Che cos’è una profilassi dell’HIV?

Il virus dell’immunodeficienza umana (HIV) è il virus che causa la sindrome da immunodeficienza acquisita (AIDS). Si diffonde attraverso fluidi corporei infetti che entrano nel flusso sanguigno di una persona non infetta. La trasmissione si verifica più comunemente durante i rapporti sessuali anali o vaginali, quando i consumatori di droghe iniettabili condividono gli aghi o quando un operatore sanitario viene punto con un ago che contiene sangue infetto. Inoltre, una donna incinta sieropositiva può trasmettere l’HIV al bambino durante il parto o durante l’allattamento. Una profilassi dell’HIV è un trattamento volto a prevenire la trasmissione dell’HIV; ci sono due tipi di profilassi dell’HIV: profilassi pre-esposizione e profilassi post-esposizione.

La profilassi pre-esposizione (PrEP) è agli inizi. Nel 2010, i Centers for Disease Control (CDC) stavano valutando se una combinazione di due antiretrovirali – farmaci già usati per trattare l’HIV – potesse impedire all’HIV di prendere piede nel corpo. Sono stati condotti studi clinici tra le popolazioni a rischio di HIV in diversi paesi, tra cui Stati Uniti, Thailandia e Botswana, ma non sono state raccolte prove sufficienti per una conclusione definitiva sull’efficacia della PrEP.

La profilassi post-esposizione (PEP) ha un track record più lungo e consolidato. Questo tipo di profilassi dell’HIV prevede la somministrazione di un ciclo di 28 giorni di antiretrovirali a una persona che è entrata in contatto con i fluidi corporei di una persona affetta da HIV. Più comunemente, la PEP viene utilizzata quando un operatore sanitario è bloccato con un ago contenente il sangue di un paziente sieropositivo. La PEP viene somministrata anche ai neonati le cui madri risultano sieropositive. Più raramente, la profilassi dell’HIV viene talvolta utilizzata come farmaco “del mattino dopo” per le vittime di stupro, per coloro che hanno avuto rapporti sessuali consensuali con una persona che ha o è probabile che abbia l’HIV e per i consumatori di droghe per via parenterale.

Studi su operatori sanitari e neonati le cui madri sono sieropositive hanno dimostrato che la profilassi dell’HIV è più efficace se iniziata entro 36-72 ore. Dopo 72 ore, è considerato inefficace. Tra gli operatori sanitari, il completamento dell’intero ciclo di PEP riduce le probabilità di infezione da HIV del 79%.

La profilassi post-esposizione non professionale (nPEP) è ancora un problema alquanto confuso. Il CDC raccomanda che un individuo che ha avuto un’esposizione non professionale ai fluidi corporei di un individuo infetto e che cerca aiuto entro 72 ore sia sottoposto a un ciclo di 28 giorni di antiretrovirali. Alcune persone, tuttavia, potrebbero non conoscere lo stato di HIV dell’individuo di origine.
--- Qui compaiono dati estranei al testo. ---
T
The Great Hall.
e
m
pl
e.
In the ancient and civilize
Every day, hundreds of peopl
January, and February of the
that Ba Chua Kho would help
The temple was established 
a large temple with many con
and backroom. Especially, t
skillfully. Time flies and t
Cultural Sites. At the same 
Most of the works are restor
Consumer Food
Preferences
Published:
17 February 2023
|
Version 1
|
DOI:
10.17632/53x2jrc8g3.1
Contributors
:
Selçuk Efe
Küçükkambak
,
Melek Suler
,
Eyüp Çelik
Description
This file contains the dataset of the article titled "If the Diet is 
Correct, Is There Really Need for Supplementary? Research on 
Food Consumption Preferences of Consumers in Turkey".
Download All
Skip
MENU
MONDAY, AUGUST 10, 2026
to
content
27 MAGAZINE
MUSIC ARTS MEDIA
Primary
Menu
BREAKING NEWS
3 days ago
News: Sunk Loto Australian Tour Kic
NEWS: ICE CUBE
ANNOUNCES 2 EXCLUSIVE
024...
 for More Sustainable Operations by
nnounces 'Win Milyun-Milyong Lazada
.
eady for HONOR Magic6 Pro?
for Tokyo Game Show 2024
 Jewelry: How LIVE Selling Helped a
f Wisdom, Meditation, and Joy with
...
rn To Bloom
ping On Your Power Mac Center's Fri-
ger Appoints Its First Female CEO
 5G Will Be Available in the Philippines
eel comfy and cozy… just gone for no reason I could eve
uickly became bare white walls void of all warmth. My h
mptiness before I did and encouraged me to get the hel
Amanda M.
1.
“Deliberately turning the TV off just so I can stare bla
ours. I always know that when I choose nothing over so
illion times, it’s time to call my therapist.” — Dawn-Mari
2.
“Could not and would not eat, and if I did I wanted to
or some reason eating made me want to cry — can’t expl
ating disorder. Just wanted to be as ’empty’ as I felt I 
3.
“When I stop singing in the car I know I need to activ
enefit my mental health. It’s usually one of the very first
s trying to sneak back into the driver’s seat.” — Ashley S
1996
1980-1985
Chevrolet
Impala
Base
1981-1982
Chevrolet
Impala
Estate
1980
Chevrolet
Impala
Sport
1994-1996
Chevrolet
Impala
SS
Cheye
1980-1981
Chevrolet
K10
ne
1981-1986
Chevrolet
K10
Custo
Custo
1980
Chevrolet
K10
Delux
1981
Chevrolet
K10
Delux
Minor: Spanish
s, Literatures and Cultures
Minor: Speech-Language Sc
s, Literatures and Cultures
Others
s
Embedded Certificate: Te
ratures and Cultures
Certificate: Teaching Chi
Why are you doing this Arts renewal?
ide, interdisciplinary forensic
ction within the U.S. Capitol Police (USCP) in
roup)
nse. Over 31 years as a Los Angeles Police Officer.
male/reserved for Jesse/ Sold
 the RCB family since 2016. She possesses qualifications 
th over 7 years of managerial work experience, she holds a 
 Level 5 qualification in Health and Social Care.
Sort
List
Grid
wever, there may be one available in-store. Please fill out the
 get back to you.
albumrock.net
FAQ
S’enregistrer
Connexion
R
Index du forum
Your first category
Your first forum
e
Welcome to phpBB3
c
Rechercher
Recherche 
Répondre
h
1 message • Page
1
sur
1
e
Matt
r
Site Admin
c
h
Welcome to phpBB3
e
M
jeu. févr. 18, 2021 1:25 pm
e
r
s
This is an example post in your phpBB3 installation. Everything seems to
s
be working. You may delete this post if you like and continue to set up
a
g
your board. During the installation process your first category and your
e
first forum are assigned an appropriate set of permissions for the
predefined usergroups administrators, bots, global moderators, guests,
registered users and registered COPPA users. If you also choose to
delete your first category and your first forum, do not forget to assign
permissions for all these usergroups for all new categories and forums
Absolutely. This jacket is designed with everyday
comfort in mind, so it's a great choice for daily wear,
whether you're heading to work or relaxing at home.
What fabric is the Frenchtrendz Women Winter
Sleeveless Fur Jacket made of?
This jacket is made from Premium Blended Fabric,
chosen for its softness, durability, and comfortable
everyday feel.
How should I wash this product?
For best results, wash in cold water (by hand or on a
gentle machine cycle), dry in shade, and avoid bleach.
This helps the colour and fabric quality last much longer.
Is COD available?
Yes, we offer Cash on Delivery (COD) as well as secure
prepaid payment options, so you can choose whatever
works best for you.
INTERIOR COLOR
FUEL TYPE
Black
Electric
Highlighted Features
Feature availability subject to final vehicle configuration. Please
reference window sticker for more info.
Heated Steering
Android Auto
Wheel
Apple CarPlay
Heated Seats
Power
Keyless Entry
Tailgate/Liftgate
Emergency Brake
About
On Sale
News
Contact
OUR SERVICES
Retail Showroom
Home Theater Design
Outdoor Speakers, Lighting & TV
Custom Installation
Una vittima di stupro, ad esempio, potrebbe non avere idea della storia sessuale del suo stupratore o dello stato di sieropositività. Il CDC rimane in gran parte in silenzio su questo problema, affermando solo che la decisione di iniziare la profilassi dell’HIV quando lo stato dell’HIV dell’individuo di origine è sconosciuto dovrebbe essere presa caso per caso.

La profilassi dell’HIV non è affatto una soluzione facile al problema dell’esposizione all’HIV. Gli antiretrovirali sono costosi, spesso proibitivi per le persone senza assicurazione sanitaria. Inoltre, molte persone soffrono di gravi effetti collaterali durante l’assunzione. Gli effetti indesiderati comuni includono nausea, vomito, diarrea, mal di testa e affaticamento. A volte gli effetti collaterali sono così dolorosi che le persone non sono in grado di completare l’intero corso di 28 giorni del farmaco prescritto.
L’uso ripetuto di antiretrovirali può aumentare il rischio di una persona di contrarre una forma di HIV resistente al trattamento. Secondo il CDC, tuttavia, il trattamento con antiretrovirali dopo l’esposizione all’HIV è attualmente la migliore profilassi dell’HIV possibile. Informazioni più specifiche sul CDC possono essere trovate sul suo sito web.